Ransomware attack took down R2 trillion investment company for five days
Curo Fund Services is investigating the cause behind the ransomware attack it suffered last week, according to a report from the Sunday Times.
The investment administration provider was unable to access its systems for five days as a result of the attack.
Curo has around R2 trillion in assets under its management. While the money was not at risk, the outage prevented Curo’s financial service provider clients from processing investment-related instructions or offering other services.
Its asset management clients include Old Mutual, Sanlam Investments, and Futuregrowth Assets.
Futuregrowth Assets halted all trading to protect its clients from potential exposure until Curo resolved the crisis five days later.
“Curo forms part of the core value chain within our trade cycle, investment administration, NAV pricing and reporting,” the Sunday Times quoted Futuregrowth Assets as saying.
“Our clients’ investments were safe, but our client flows were impacted, and our ability to report on daily valuations to clients were suspended during this period.”
Futuregrowth has R186 billion in assets under Curo’s management and said that none of its clients’ data or investments were compromised.
Old Mutual has assets worth R1.3 trillion under Curo’s management.
“During this period, the outage affected Curo’s ability to provide us with prices for some of our Old Mutual Unit Trust portfolios,” Old Mutual said.
“We are in the process of applying the updated prices to those portfolios, for those customers who transacted.”
“No individual customer data or investments were compromised as personal client data resides on Old Mutual systems and is not shared with Curo,” it added.
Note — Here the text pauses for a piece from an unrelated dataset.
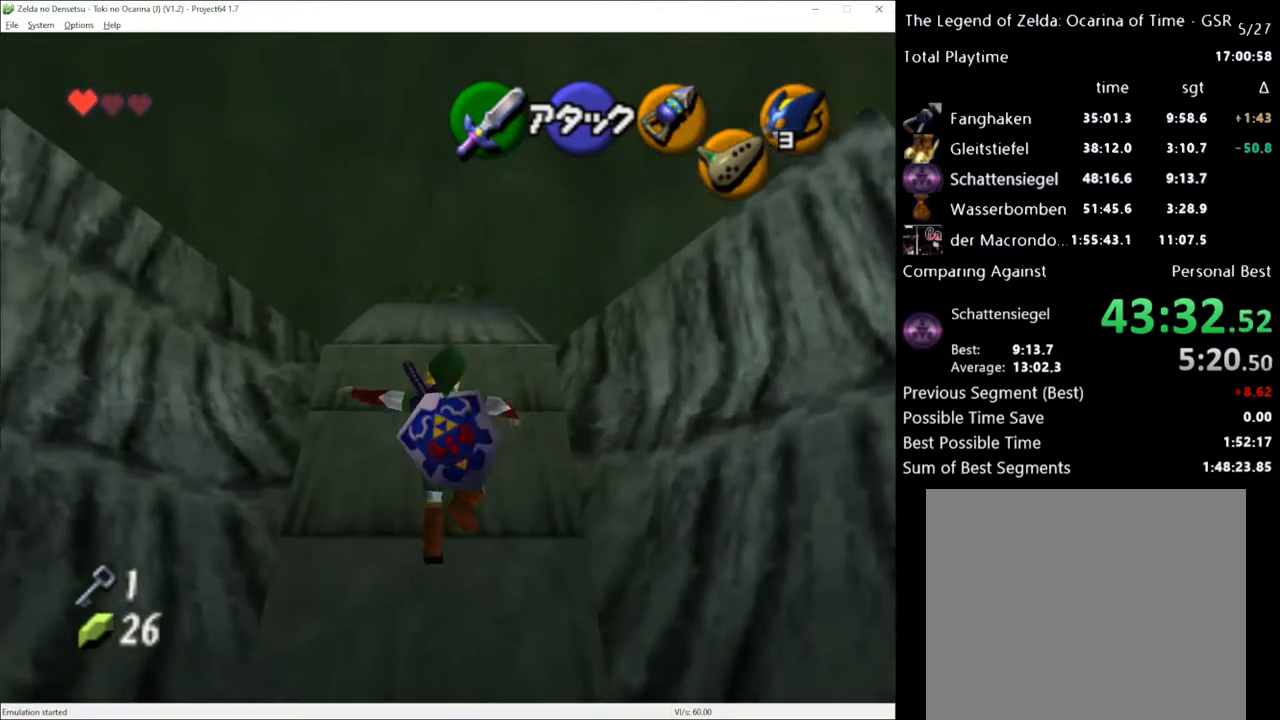
{"buttons": [], "left_stick": "up", "right_stick": "center", "events": []}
The attack is believed to have occurred on 19 January, and Curo regained full access to its systems the following Monday, 24 January.
The investment administration provider has launched an investigation “to establish the origin, nature and scope of this incident so as to assess any data breaches”.
“We have already implemented additional security measures to protect against further unauthorised access, and we will continue monitoring for any suspicious activity,” the company said.